The authors should have asked an English speaker to proof read first. “Going ahead in an even pace” isn’t correct English and I don’t think it’s at all obvious without context that it is supposed to mean “Walk in a straight line”. They consistently use “in an even pace” instead of “at an even pace” in their examples.
This was my first thought as well but I don't think it matters and was likely more a result of using real training examples than limitations of the authors. The point of the work is that regardless of perturbations that degrade or complicate clarity, their model is able to extract and enact the motions that seem most implied that would be OOD with the other methods.
So this extends to barked under-contextualized commands like at the end with "Leaps forward then stands straight" but also these looser seemingly nonsense statements like "native motions" or w/e.
The big tradeoff here is that if it seems overly permissive. It would be very annoying to be talking of a third person and have your robot start dancing due to identity parsing issues.
So what?
Lots of amazing research is being spearheaded by English-as-a-second-language learners these days, I don’t think it detracts from the idea in the minds of the target audience.
Some day soon, I wouldn’t be surprised if most applied AI research might happen in Mandarin the way most fundamental physics research once happened in German. I’ll have the opposite problem then. If I show ESL speakers some kindness now, maybe they’ll show the same respect when I try to write papers in “broken” Chinese someday :)
The point is that they are comparing the English comprehension of various models, but their examples range from slightly incorrect to incomprehensible English.
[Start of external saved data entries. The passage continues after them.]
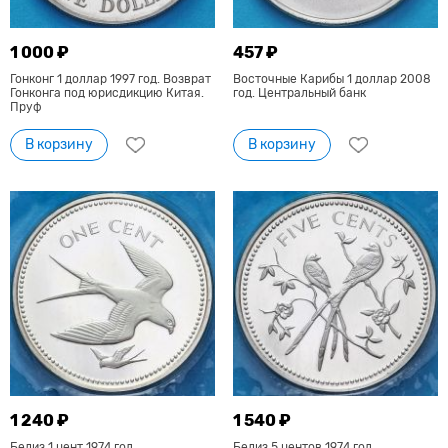
1 000 ₽
457 ₽
Гонконг 1 доллар 1997 год. Возврат
Восточные Карибы 1 доллар 2008
Гонконга под юрисдикцию Китая.
год. Центральный банк
Пруф
В корзину
В корзину
1 240 ₽
1 540 ₽
Белиз 1 цент 1974 год.
Белиз 5 центов 1974 год.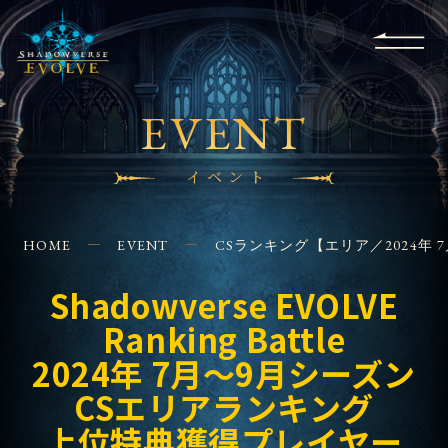
RULES
EVENT
SHOPS
FOR
APPLICATION
/ Q&A
BEGINNERS
CONTACT
EVENT
イベント
HOME
EVENT
CSランキング【エリア／2024年 
Shadowverse EVOLVE
Ranking Battle
2024年 7月～9月シーズン
CSエリアランキング
上位特典獲得プレイヤー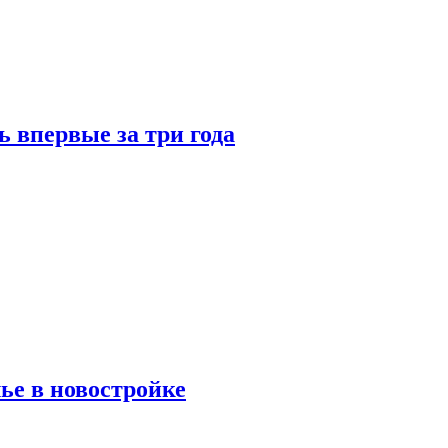
 впервые за три года
ье в новостройке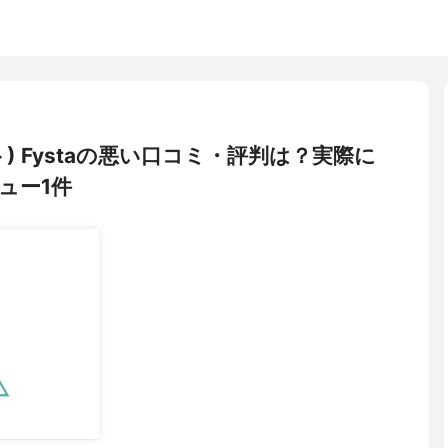
ト) Fystaの悪い口コミ・評判は？実際に
ュー1件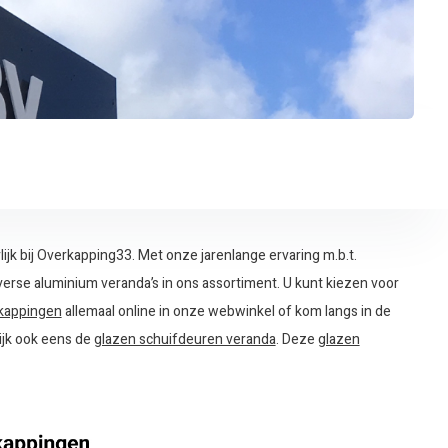
lijk bij Overkapping33. Met onze jarenlange ervaring m.b.t.
erse aluminium veranda’s in ons assortiment. U kunt kiezen voor
rkappingen
allemaal online in onze webwinkel of kom langs in de
ijk ook eens de
glazen schuifdeuren veranda
. Deze
glazen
They don’t seem to be aware of this, because if you were intentionally testing on incorrect English you would also test on correct English as well to be able to quantify the difference.
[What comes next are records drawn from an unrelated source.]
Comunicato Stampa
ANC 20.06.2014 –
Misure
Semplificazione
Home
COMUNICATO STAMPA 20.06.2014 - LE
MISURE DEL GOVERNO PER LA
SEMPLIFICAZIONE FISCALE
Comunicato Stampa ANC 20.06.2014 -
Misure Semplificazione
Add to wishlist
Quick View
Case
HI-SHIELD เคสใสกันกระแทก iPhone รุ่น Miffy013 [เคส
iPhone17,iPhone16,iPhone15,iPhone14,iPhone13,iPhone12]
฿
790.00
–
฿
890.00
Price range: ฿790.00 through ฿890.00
If I was writing a paper about AI comprehension of Italian and I was not confident at speaking Italian I would definitely want to ask an Italian speaker to check my examples for me.
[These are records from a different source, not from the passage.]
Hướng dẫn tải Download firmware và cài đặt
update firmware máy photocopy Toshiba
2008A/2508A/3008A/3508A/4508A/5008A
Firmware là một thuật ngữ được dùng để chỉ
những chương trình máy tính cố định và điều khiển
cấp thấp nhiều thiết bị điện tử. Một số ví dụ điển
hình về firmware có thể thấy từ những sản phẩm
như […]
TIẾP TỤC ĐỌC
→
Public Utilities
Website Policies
This is pretty cool. It looks very smooth and natural. I think it's interesting to start publishing work predicated on responding to poor English as a use-case. (Stable to synonyms is how they talk about it in the paper.)
Reading a few comments below, what are these fine wireframe guys/gals good for? Lots; including they can be fed into a controlnet as poses for image generation. Stability of the rendered frames is an ongoing, rapidly improving, area of research. But, these outputs look really nice, and would fit nicely into a lot of text -> animation workflows.
This is an interesting proposition, converting text to motion but what will happen with other agents in the mix? For example, simulating a crowd moving between each other?
So far from the benchmarks comparing with other methods, this seems to be quite natural, if this can be extrapolated into game development, it would remove so much work.
If I were integrating this with a project, I'd use the AI generated bone transforms as solver targets for a semi-active ragdoll. The active ragdoll would give you things like "two guys in the crowd knock shoulders and lose their balance briefly" and help with blending transitions between animations.
If you want people to try and dodge, I guess make a component I'd add to some bones with a spherical trigger on their shoulders and pelvis and have them use boid/flocking style evasion, leave it to the physics solvers to try and recover from there. Throw some crowds into one another, keep cooking escalations until it the stew looks sufficiently not abominable.
makes sense to transition between animations, shouldn't be hard to do
this is very cool. is it possible to rig this to game engine?
Unity is integrating a similar but more production-ready tool, Muse Animate, with their Muse platform. It does text-to-animation, and can fill in motion if you just provide keyframes. See usage here: https://youtu.be/tMCPz_yI7pY?si=OXAyxgGxHbCDywHm
I would love to use this in addition to Mixamo, which is where I get 99% of my animations from; the other 1% is badly-animated keyframes.
Is this changing bones in 3D space? Or is it creating a 2D open pose kind of thing?
Can it be run in comfyui?
Typo: "Comparsions".
"Pretend you are an evil robot who wants to run around and crush humans with its claws."